#### DIRECTIONS
Retype the data below verbatim; pictures do not belong in the copy.

#### DATA SEGMENT

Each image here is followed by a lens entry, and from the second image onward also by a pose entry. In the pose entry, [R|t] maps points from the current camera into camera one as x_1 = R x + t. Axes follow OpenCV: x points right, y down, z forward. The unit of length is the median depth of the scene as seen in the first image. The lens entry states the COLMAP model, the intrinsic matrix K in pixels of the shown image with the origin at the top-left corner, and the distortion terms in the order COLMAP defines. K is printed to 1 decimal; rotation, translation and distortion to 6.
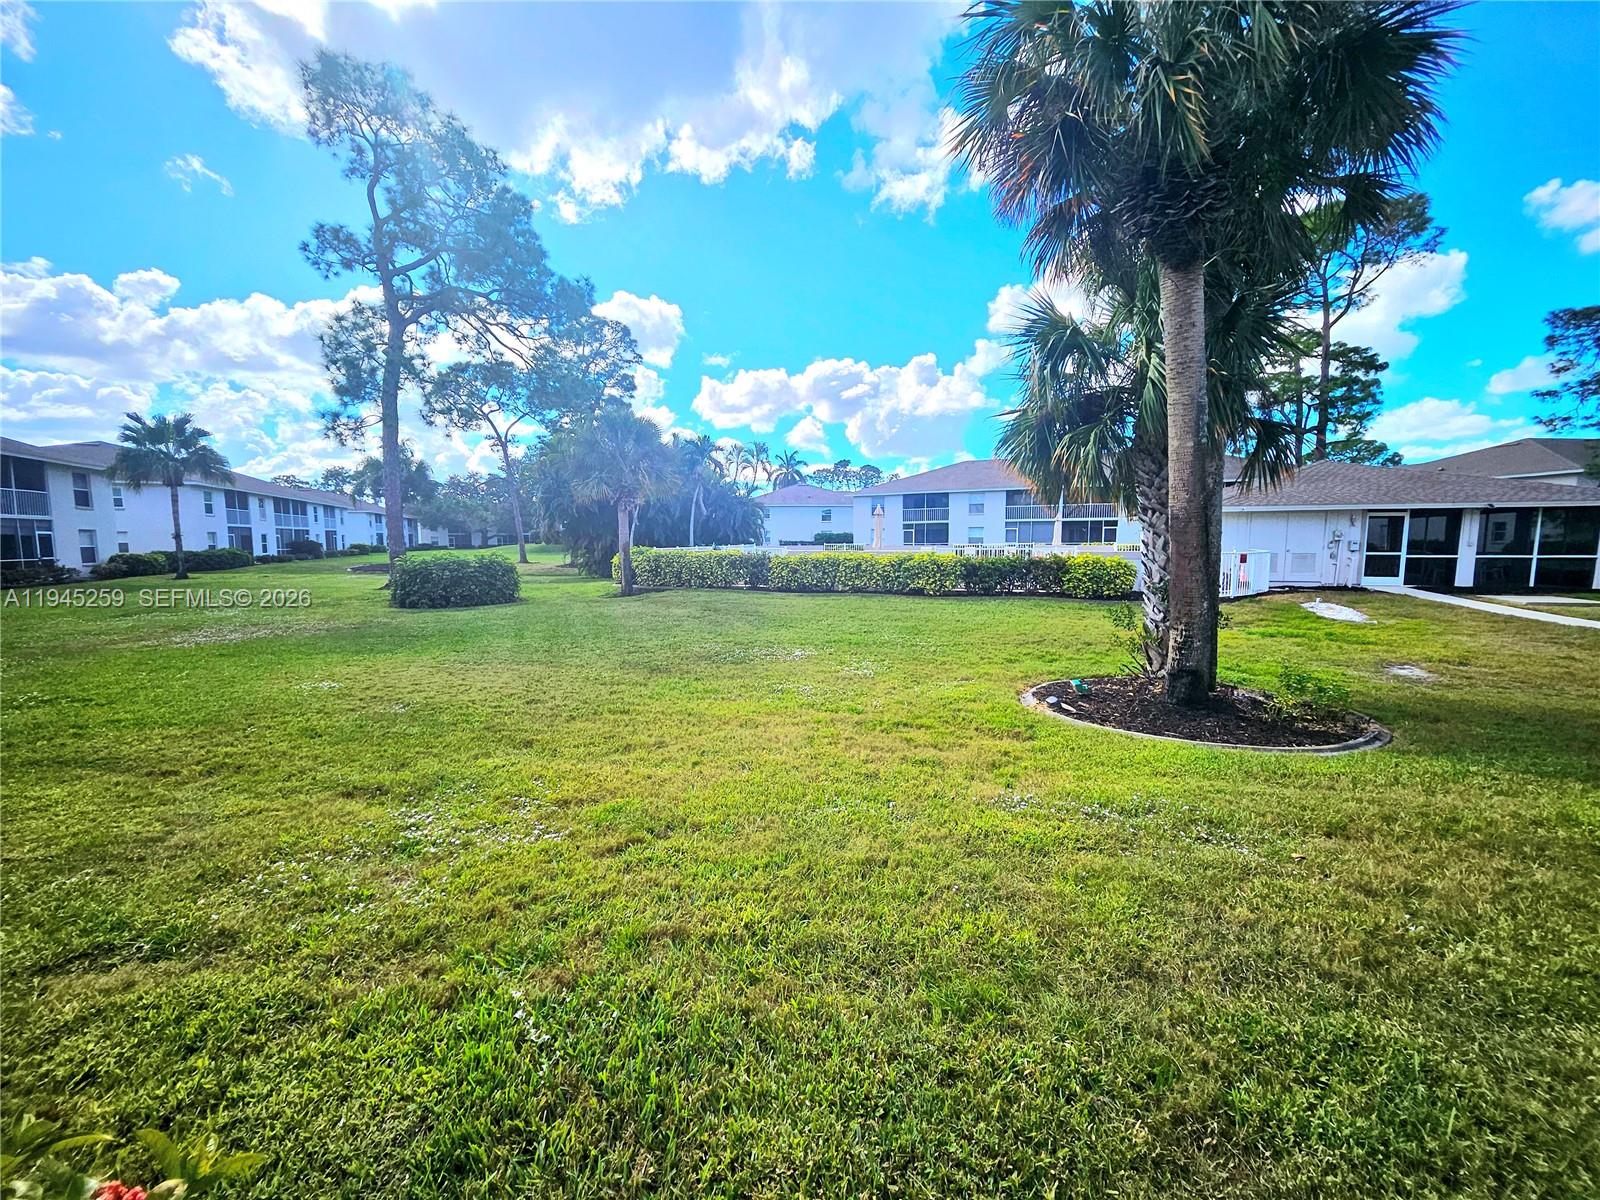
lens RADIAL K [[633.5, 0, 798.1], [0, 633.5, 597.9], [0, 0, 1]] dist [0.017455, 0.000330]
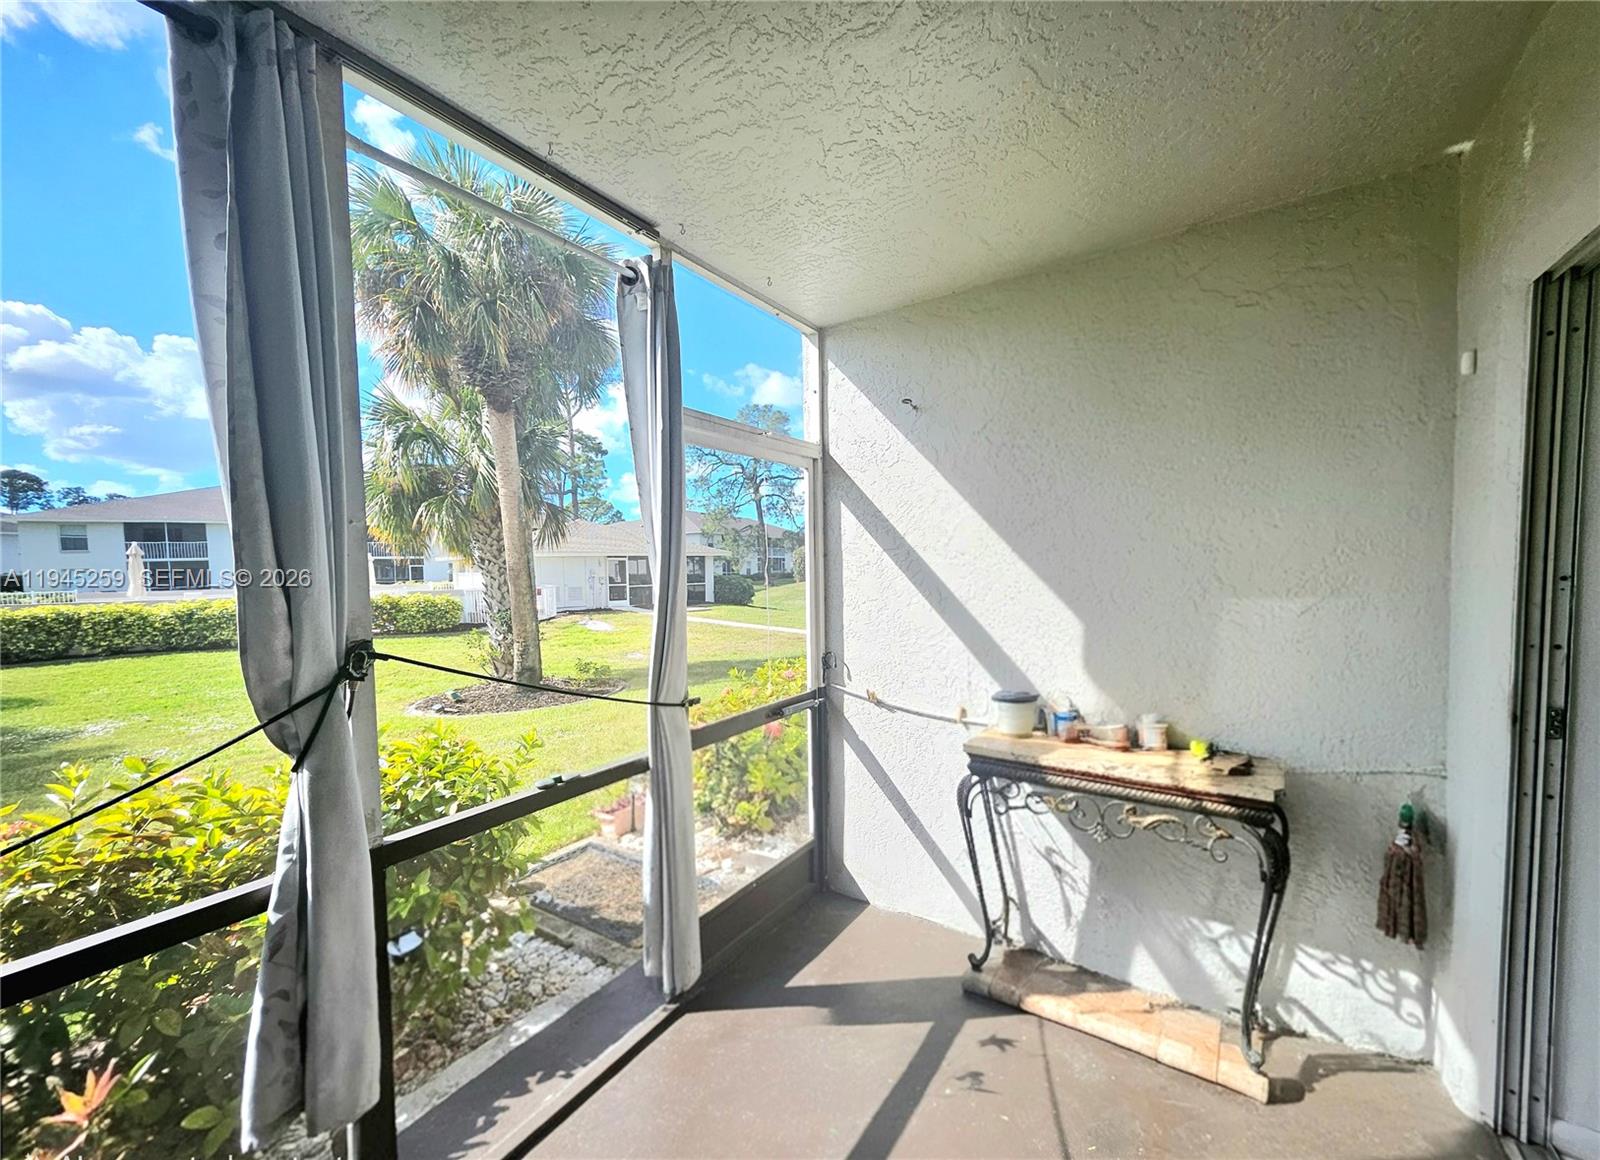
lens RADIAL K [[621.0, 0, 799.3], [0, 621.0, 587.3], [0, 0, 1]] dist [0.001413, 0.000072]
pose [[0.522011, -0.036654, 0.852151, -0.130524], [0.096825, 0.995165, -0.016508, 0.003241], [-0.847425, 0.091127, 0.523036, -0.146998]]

#### PROBLEM SOLUTION
Each image here is followed by a lens entry, and from the second image onward also by a pose entry. In the pose entry, [R|t] maps points from the current camera into camera one as x_1 = R x + t. Axes follow OpenCV: x points right, y down, z forward. The unit of length is the median depth of the scene as seen in the first image. The lens entry states the COLMAP model, the intrinsic matrix K in pixels of the shown image with the origin at the top-left corner, and the distortion terms in the order COLMAP defines. K is printed to 1 decimal; rotation, translation and distortion to 6.
lens RADIAL K [[633.5, 0, 798.1], [0, 633.5, 597.9], [0, 0, 1]] dist [0.017455, 0.000330]
lens RADIAL K [[621.0, 0, 799.3], [0, 621.0, 587.3], [0, 0, 1]] dist [0.001413, 0.000072]
pose [[0.522011, -0.036654, 0.852151, -0.130524], [0.096825, 0.995165, -0.016508, 0.003241], [-0.847425, 0.091127, 0.523036, -0.146998]]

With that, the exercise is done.